** Opening Records for processing block **
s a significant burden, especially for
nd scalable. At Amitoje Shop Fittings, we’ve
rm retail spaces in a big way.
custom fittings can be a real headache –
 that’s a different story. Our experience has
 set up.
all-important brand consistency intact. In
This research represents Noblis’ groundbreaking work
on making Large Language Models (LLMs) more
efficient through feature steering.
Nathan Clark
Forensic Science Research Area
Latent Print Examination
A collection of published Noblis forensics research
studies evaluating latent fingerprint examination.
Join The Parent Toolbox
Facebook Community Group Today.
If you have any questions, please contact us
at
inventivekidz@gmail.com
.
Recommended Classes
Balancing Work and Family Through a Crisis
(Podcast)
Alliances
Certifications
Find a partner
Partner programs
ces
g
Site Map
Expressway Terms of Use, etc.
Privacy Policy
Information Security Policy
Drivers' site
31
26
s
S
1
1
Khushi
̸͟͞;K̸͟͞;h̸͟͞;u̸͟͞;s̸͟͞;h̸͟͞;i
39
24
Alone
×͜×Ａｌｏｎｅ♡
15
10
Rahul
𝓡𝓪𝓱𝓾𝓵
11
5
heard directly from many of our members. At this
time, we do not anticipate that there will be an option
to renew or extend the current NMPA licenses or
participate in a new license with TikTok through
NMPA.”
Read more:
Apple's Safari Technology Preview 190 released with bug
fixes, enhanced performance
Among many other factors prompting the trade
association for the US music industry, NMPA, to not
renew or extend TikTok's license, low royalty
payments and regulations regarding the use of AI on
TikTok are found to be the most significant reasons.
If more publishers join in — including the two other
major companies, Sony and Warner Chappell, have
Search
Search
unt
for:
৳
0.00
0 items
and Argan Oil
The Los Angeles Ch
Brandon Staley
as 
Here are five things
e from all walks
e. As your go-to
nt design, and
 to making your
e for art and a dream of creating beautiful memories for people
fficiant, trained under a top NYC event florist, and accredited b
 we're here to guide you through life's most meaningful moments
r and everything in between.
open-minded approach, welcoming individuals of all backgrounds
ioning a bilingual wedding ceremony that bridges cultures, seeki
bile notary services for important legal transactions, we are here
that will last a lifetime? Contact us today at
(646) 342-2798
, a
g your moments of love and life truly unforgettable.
** Closing Records for processing block **
Task goal:
Having read the entries, output all of them verbatim.

Finished exercise:
s a significant burden, especially for
nd scalable. At Amitoje Shop Fittings, we’ve
rm retail spaces in a big way.
custom fittings can be a real headache –
 that’s a different story. Our experience has
 set up.
all-important brand consistency intact. In
This research represents Noblis’ groundbreaking work
on making Large Language Models (LLMs) more
efficient through feature steering.
Nathan Clark
Forensic Science Research Area
Latent Print Examination
A collection of published Noblis forensics research
studies evaluating latent fingerprint examination.
Join The Parent Toolbox
Facebook Community Group Today.
If you have any questions, please contact us
at
inventivekidz@gmail.com
.
Recommended Classes
Balancing Work and Family Through a Crisis
(Podcast)
Alliances
Certifications
Find a partner
Partner programs
ces
g
Site Map
Expressway Terms of Use, etc.
Privacy Policy
Information Security Policy
Drivers' site
31
26
s
S
1
1
Khushi
̸͟͞;K̸͟͞;h̸͟͞;u̸͟͞;s̸͟͞;h̸͟͞;i
39
24
Alone
×͜×Ａｌｏｎｅ♡
15
10
Rahul
𝓡𝓪𝓱𝓾𝓵
11
5
heard directly from many of our members. At this
time, we do not anticipate that there will be an option
to renew or extend the current NMPA licenses or
participate in a new license with TikTok through
NMPA.”
Read more:
Apple's Safari Technology Preview 190 released with bug
fixes, enhanced performance
Among many other factors prompting the trade
association for the US music industry, NMPA, to not
renew or extend TikTok's license, low royalty
payments and regulations regarding the use of AI on
TikTok are found to be the most significant reasons.
If more publishers join in — including the two other
major companies, Sony and Warner Chappell, have
Search
Search
unt
for:
৳
0.00
0 items
and Argan Oil
The Los Angeles Ch
Brandon Staley
as 
Here are five things
e from all walks
e. As your go-to
nt design, and
 to making your
e for art and a dream of creating beautiful memories for people
fficiant, trained under a top NYC event florist, and accredited b
 we're here to guide you through life's most meaningful moments
r and everything in between.
open-minded approach, welcoming individuals of all backgrounds
ioning a bilingual wedding ceremony that bridges cultures, seeki
bile notary services for important legal transactions, we are here
that will last a lifetime? Contact us today at
(646) 342-2798
, a
g your moments of love and life truly unforgettable.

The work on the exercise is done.